A recent press release about the collaboration between GenoSpace and Caris Life Sciences got me thinking about the future of the management of cancer genomics information (see: Caris Life Sciences collaborates with GenoSpace to advance cancer care through research). Below is an excerpt from it:
Caris Life Sciences...announced a collaboration with GenoSpace, a Massachusetts-based technology company that develops robust software solutions for genomic and health data. Caris will apply GenoSpace's population analytics offerings to uncover and better utilize key insights from the company's... tumor profiling service....The partnership also leverages GenoSpace's analytics architecture expertise to unlock key treatment insights from the Caris Registry, a database of clinicopathologic and outcome variables from consenting patients whose tumors underwent multi-technology profiling by Caris.... Caris' tumor profiling databases are comprised of multiple assay technologies performed in combination to achieve [a]...molecular profile of a tumor. The resulting analysis and insights, enabled in part by this collaboration, will create a HIPAA-compliant informatics platform that provides Caris' institutional partners the ability to investigate institution-specific profiling data....It also allows Caris to more efficiently and expediently isolate novel and/or critical drug-biomarker associations, ultimately providing better treatment information to oncologists and their patients.

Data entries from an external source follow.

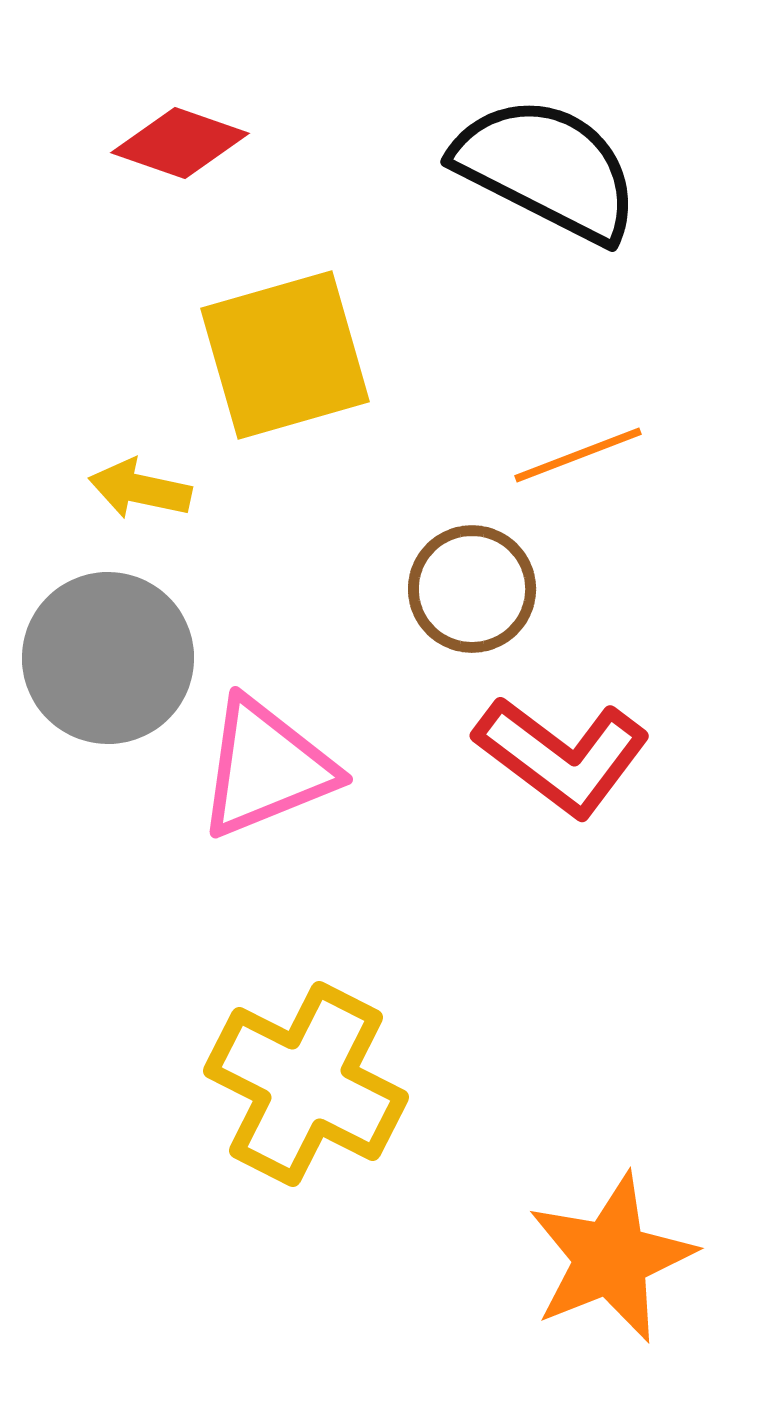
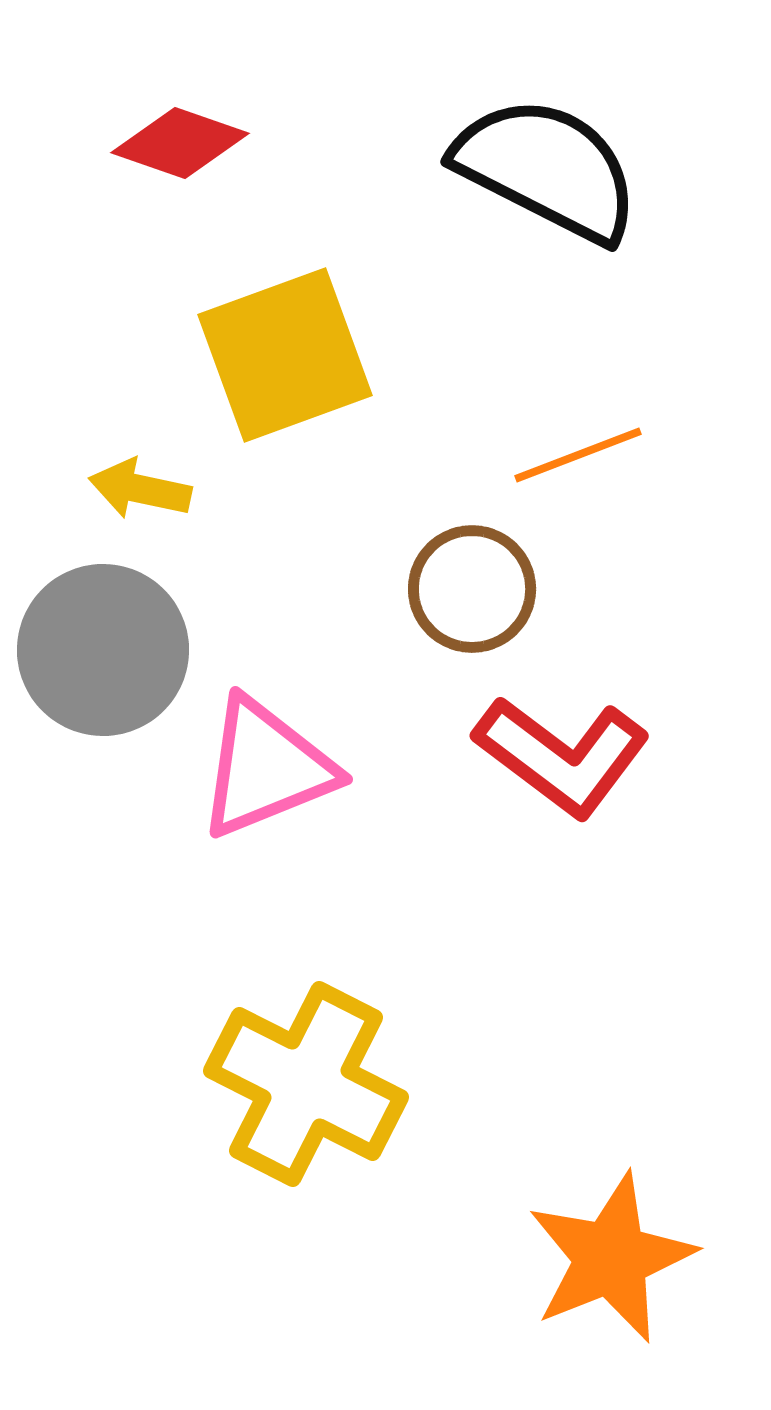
yellow square: rotated 4 degrees counterclockwise
gray circle: moved 5 px left, 8 px up
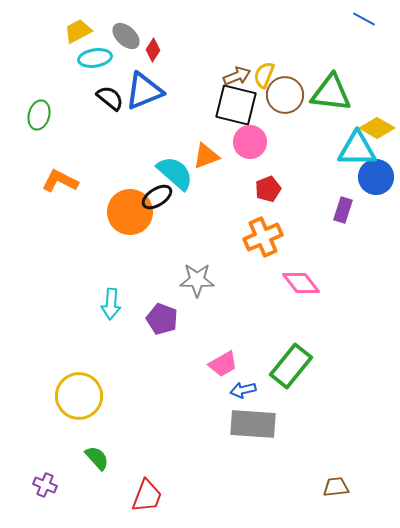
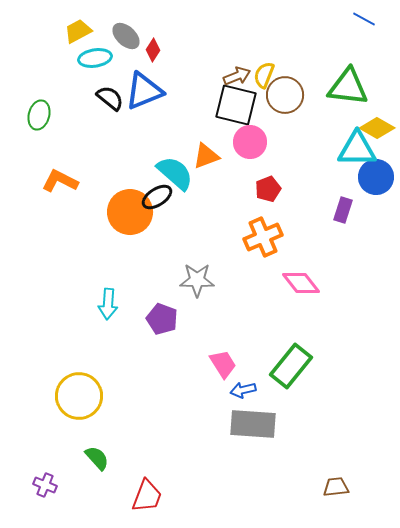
green triangle: moved 17 px right, 6 px up
cyan arrow: moved 3 px left
pink trapezoid: rotated 92 degrees counterclockwise
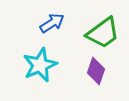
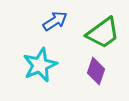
blue arrow: moved 3 px right, 2 px up
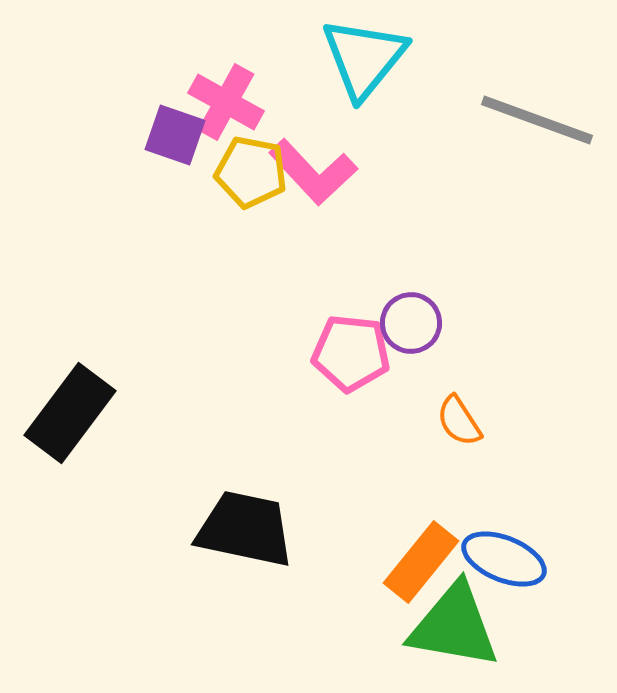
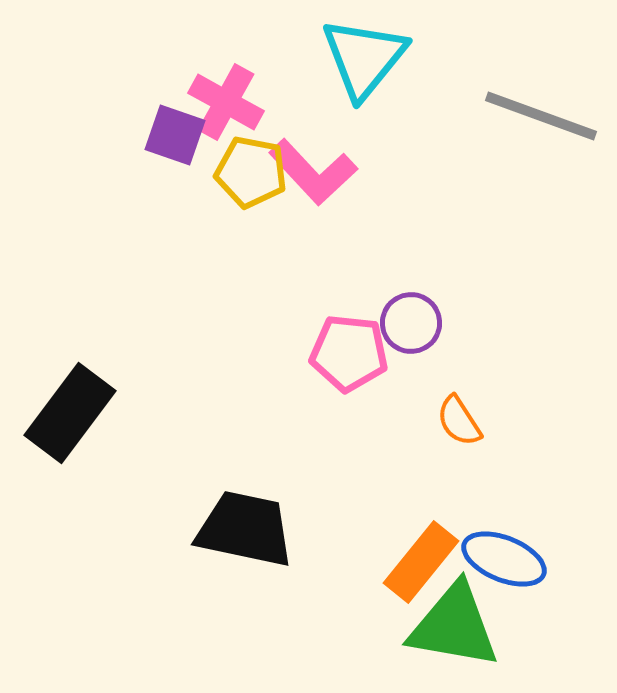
gray line: moved 4 px right, 4 px up
pink pentagon: moved 2 px left
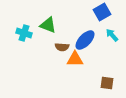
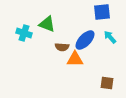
blue square: rotated 24 degrees clockwise
green triangle: moved 1 px left, 1 px up
cyan arrow: moved 2 px left, 2 px down
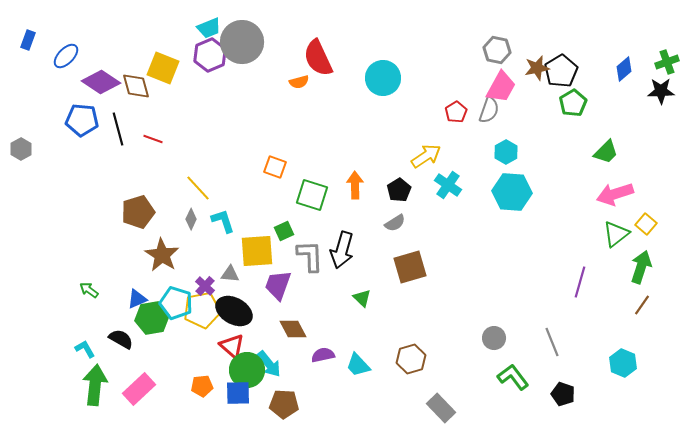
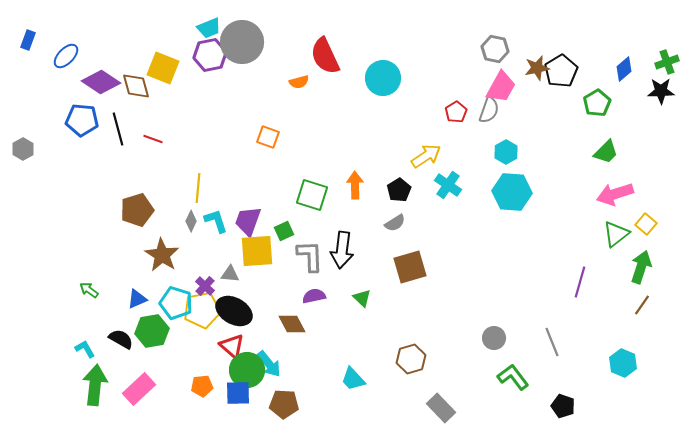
gray hexagon at (497, 50): moved 2 px left, 1 px up
purple hexagon at (210, 55): rotated 12 degrees clockwise
red semicircle at (318, 58): moved 7 px right, 2 px up
green pentagon at (573, 103): moved 24 px right
gray hexagon at (21, 149): moved 2 px right
orange square at (275, 167): moved 7 px left, 30 px up
yellow line at (198, 188): rotated 48 degrees clockwise
brown pentagon at (138, 212): moved 1 px left, 2 px up
gray diamond at (191, 219): moved 2 px down
cyan L-shape at (223, 221): moved 7 px left
black arrow at (342, 250): rotated 9 degrees counterclockwise
purple trapezoid at (278, 285): moved 30 px left, 64 px up
green hexagon at (152, 318): moved 13 px down
brown diamond at (293, 329): moved 1 px left, 5 px up
purple semicircle at (323, 355): moved 9 px left, 59 px up
cyan trapezoid at (358, 365): moved 5 px left, 14 px down
black pentagon at (563, 394): moved 12 px down
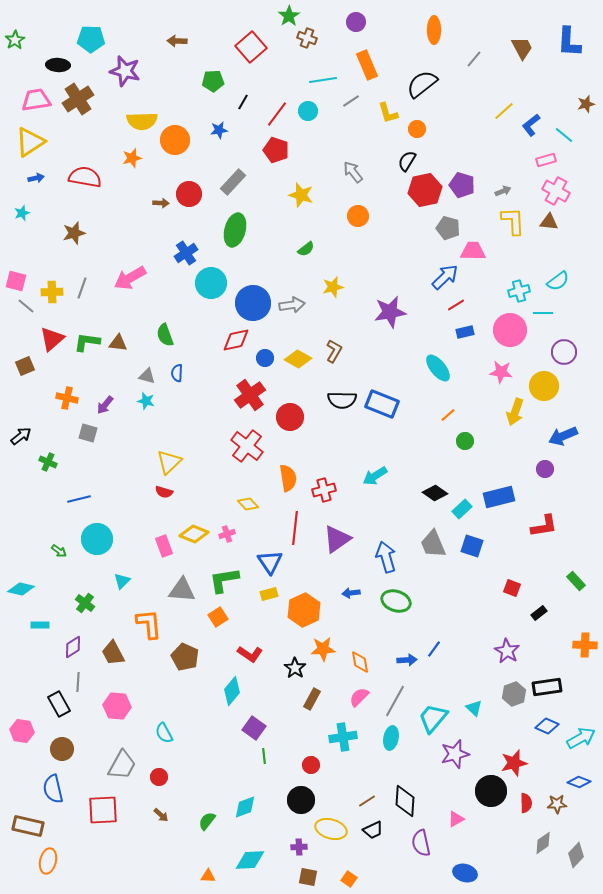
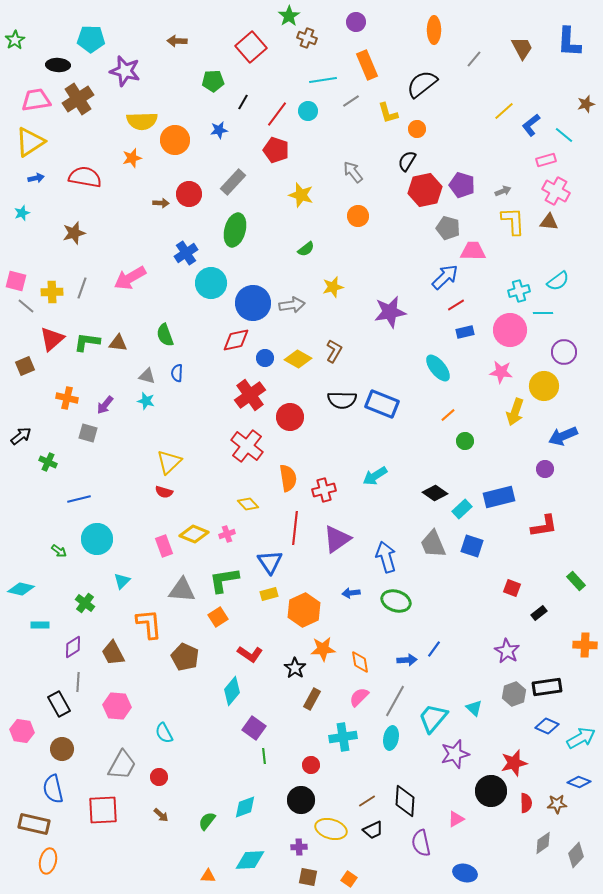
brown rectangle at (28, 826): moved 6 px right, 2 px up
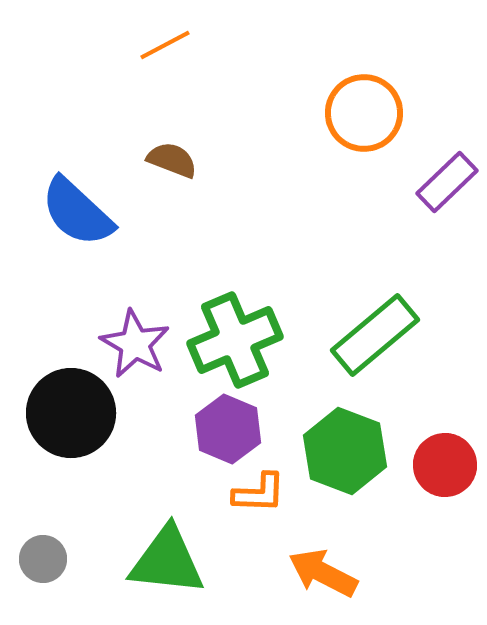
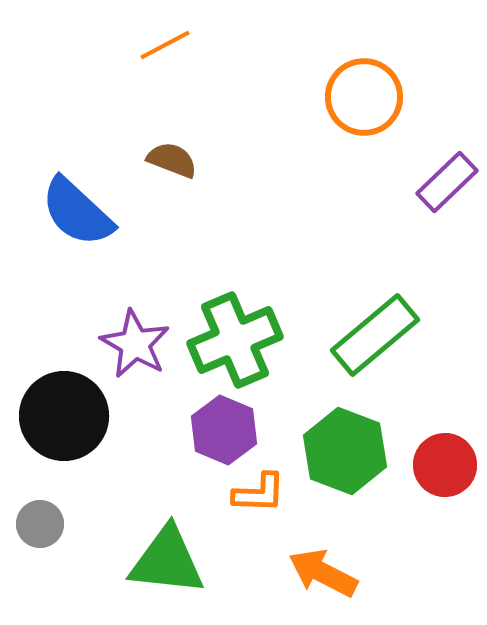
orange circle: moved 16 px up
black circle: moved 7 px left, 3 px down
purple hexagon: moved 4 px left, 1 px down
gray circle: moved 3 px left, 35 px up
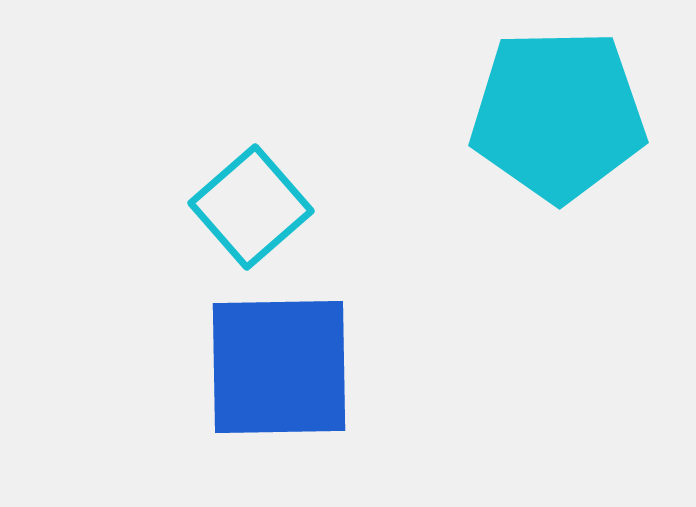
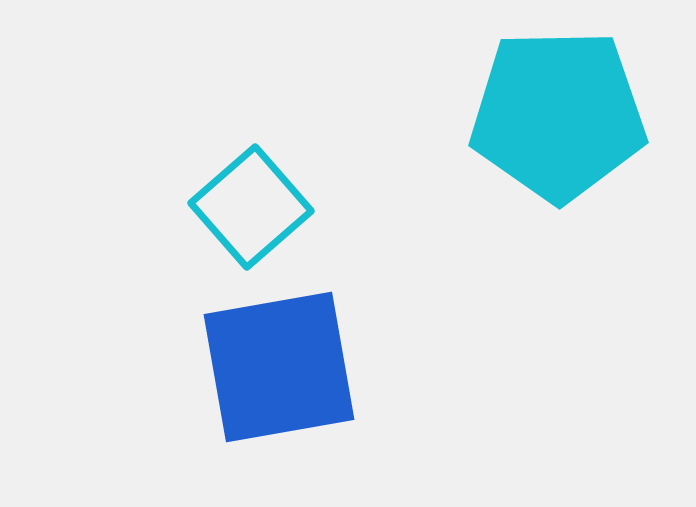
blue square: rotated 9 degrees counterclockwise
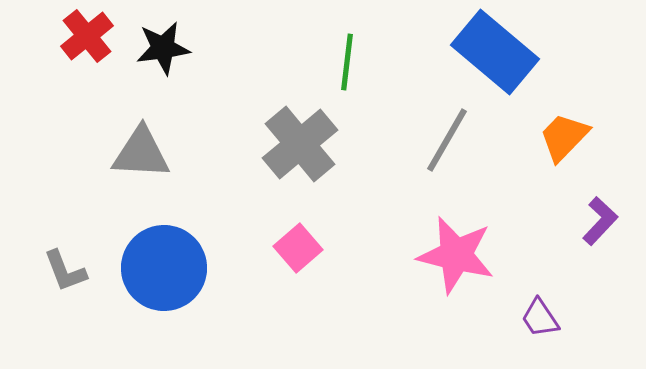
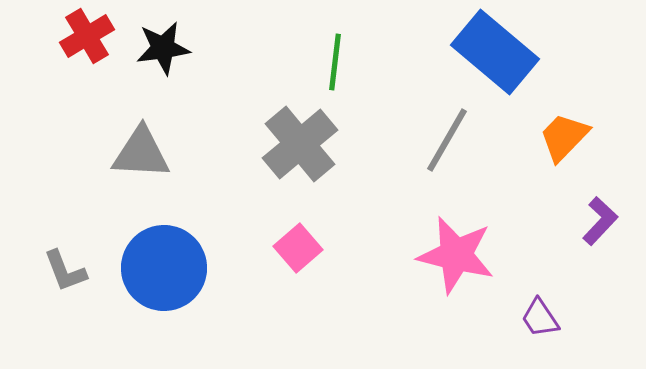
red cross: rotated 8 degrees clockwise
green line: moved 12 px left
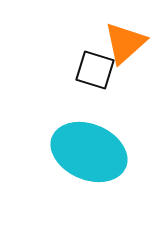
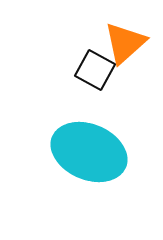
black square: rotated 12 degrees clockwise
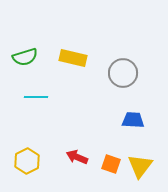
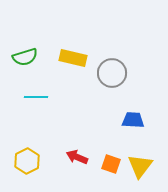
gray circle: moved 11 px left
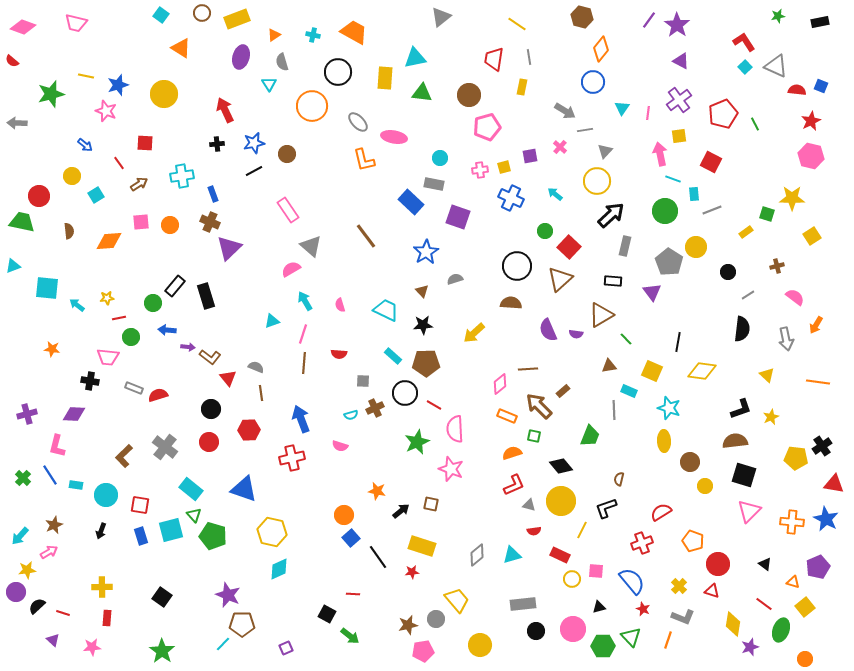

We see here a collaboration between GenoSpace with its cancer genomic support and profiling tools and Caris with its cancer profiling technology. This relationship suggests to me that a new computing model is evolving for cancer genomics that is different from the preexisting LIS computing model. Here are short descriptions of the two models for comparison purposes:
- Older classic LIS model: LIS software installed in hospital => LIS receives and stores patient-specific data generated in the hospital labs => LIS reports data to hospital clinicians for analysis, usually these days via the EHR.
- New cancer genomics model: for-profit companies develop cancer genomic profiling databases and analytic software that runs in the cloud => hospital labs upload individual patient tumor genomic data to this diagnostic cloud node => individualized patient interpretive reports are generated in the diagnostic cloud node => PDF reports are viewed by hospital clinicians via EHR web readers or hand-held tablets or smart phones.
Most of the processing in this new model takes place in the cloud. Reports are generated under this new model using sophisticated databases, analytic software, and algorithms that may not be available to hospital labs. This data and software non-availability is related, in part, to its status as the intellectual property of the genomic reference labs. Moreover, the software and data is also in a state of flux as the pool of knowledge about cancer genomic changes. In the old model, patient databases were created at the hospital level by analyzing patient serum samples that were then interpreted by pathologists and the test-ordering clinicians. In the new model, some of the information necessary to interpret the patient test results belongs to the vendor.
Painting with broad brush strokes, here is the IT architecture I see evolving to manage cancer genomic data, a process separate from hospital EHRs and LISs. The job of the EHR is largely to replicate the paper medical record, to document work flow pertaining to patients, and also to aggregate relevant clinical data generated at the hospital level. The IT nodes that provide cancer genomic analysis exist only in the cloud. In most cases, the hospital clinicians will access the cancer genomic reports for their patients via web readers supported by the EHR or via hand-held tablets and smart phones. Similar and parallel sophisticated cloud diagnostic nodes will also evolve for other diagnostic services like cardiology and radiology.
It may be relevant to refer to these specialized, cloud-based, diagnostic, computing nodes as SMAC diagnostic nodes (see: Time to SMAC the Healthcare Consumer). The term SMAC was described by John who blogs over at Chilmark Research in the following way:
SMAC – Social [i.e., Personalized], Mobile, Analytics, Cloud – is a popular framework for optimizing business performance through IT. The basic idea is that these four elements all play key roles in generating value from data through capture, storage, and application. Social [i.e., Personalized] refers to the consumer or end-user level, where data is created and collected. Mobile describes the shift to smartphone and tablet-driven computing. Analytics speaks to the growing ability and need to interpret and understand data big and small. Cloud refers to the advent of virtual computing through untethered storage and access to data, applications, services, and more.